Part two of a three-part series on anal sex
Hayley Gray, The Sex Collective
Anus. Anal sex. Rimming. Have I made you uncomfortable yet?
Well, you’re not alone: anal sex is one of the most socially stigmatized sexual activities, and has been for hundreds of years. The sexual revolution has happened, so why are we still hung up about our backsides? To answer this question, I recommend that we take an existential viewpoint on anal sex acts.
In Denials of Death, Ernest Becker writes that “the anus and its incomprehensible, repulsive product represents not only physical determinism and boundness, but the fate as well of all that is physical: decay and death.”
According to Becker, we are uncomfortable with the existence of our anuses because they force us to acknowledge our “creatureliness.” Our bodies are not merely mechanisms which carry our brains, but instead are living, dying organisms that—to put it frankly—eat, shit and reproduce, like everything else.
Now that’s a hard pill to swallow, and none of us do in totality. Especially in academia, we see ourselves as creating art, literature, scientific discoveries, and political developments that are important. We make friends, social connections and eventually families. Becker would state that we act in these ways to deny death, and our eventual irrelevance to the living world which outlasts us.

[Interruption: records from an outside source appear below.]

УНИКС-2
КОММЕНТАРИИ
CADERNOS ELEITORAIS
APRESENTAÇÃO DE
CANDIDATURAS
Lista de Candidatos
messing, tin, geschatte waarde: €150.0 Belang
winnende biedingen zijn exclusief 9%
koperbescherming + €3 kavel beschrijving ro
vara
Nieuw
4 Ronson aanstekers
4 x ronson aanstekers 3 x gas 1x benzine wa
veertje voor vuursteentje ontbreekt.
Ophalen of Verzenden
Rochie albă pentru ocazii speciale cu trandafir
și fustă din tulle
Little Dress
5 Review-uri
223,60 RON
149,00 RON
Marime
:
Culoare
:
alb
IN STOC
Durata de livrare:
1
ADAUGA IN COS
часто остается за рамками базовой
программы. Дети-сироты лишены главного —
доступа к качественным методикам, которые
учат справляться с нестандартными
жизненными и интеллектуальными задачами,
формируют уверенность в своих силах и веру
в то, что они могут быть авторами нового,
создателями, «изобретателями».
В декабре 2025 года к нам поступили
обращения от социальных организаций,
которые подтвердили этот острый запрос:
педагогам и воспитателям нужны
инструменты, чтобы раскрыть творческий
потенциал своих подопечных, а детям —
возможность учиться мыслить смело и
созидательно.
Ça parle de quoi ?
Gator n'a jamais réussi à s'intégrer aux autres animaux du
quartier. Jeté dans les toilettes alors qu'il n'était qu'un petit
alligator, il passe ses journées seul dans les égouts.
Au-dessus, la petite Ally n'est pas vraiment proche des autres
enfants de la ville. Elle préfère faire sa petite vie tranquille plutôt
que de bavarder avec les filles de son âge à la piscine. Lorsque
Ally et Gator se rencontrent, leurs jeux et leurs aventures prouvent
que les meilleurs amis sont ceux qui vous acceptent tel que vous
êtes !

There is no more direct example of such decay than that which is created by our bodies. It is not universal, but it is natural for us to feel uncomfortable about anything to do with our, or our lovers’, backsides. So if you are a sex-positive individual who isn’t comfortable with or interested in anal play, don’t beat yourself up about it.
On the flip side, if you’re into anal play and don’t like how your friends, peers, classmates etc. lewdly mock it, just consider yourself to be existentially more aware of your creatureliness.
If you’re interested in anal sex but your lover is not, then respect that difference. (Though it couldn’t hurt to pass this column along—hopefully it will open up discussion around their feelings towards anal play.) Perhaps, through talking, you can agree to try some anal acts that you’d both be into. If you can’t come to a resolution with your partner, give solo play a try: at the end of the day, we are each responsible for our own orgasms.
I call them anal sex ‘acts’ because that is what anal play is: a variety of acts. Mainstream sex media would have us believe that anal penetration with no lubrication or build-up is all there is to anal sex.
I recently attended an anal sex talk hosted by Maggie Haywood, owner of Halifax’s Venus Envy: Haywood described anal sex acts as following a continuum from stroking, massaging, rimming, mild penetration of small objects (fingers, dildos etc) and finally full penetration.
“For some people, external play is all they really want out of ass play,” Haywood said. No matter what level of play you are engaging in, Haywood emphasizes that the three most important things to keep in mind with anal sex are relaxation, lubrication, and communication. I would also add condoms or dental dams.
For a full how-to education on anal sex acts, I would recommend heading down to Venus Envy, where their lovely staff will point you in the right direction. If you’re shy, you can start doing your homework from behind your computer screen: sexualhealth.com or at scarleteen.com both have great, respectful advice about approaching and enjoying anal sex.
According to Haywood, anal play is becoming one of the biggest trends in the sex toy business, people of all gender and sexual identities are taking a greater interest in their butts (yes, even heterosexual men). Maybe it’s time to throw out the social stigma associated with anal sex and develop a more inclusive understanding of our bodies and ourselves.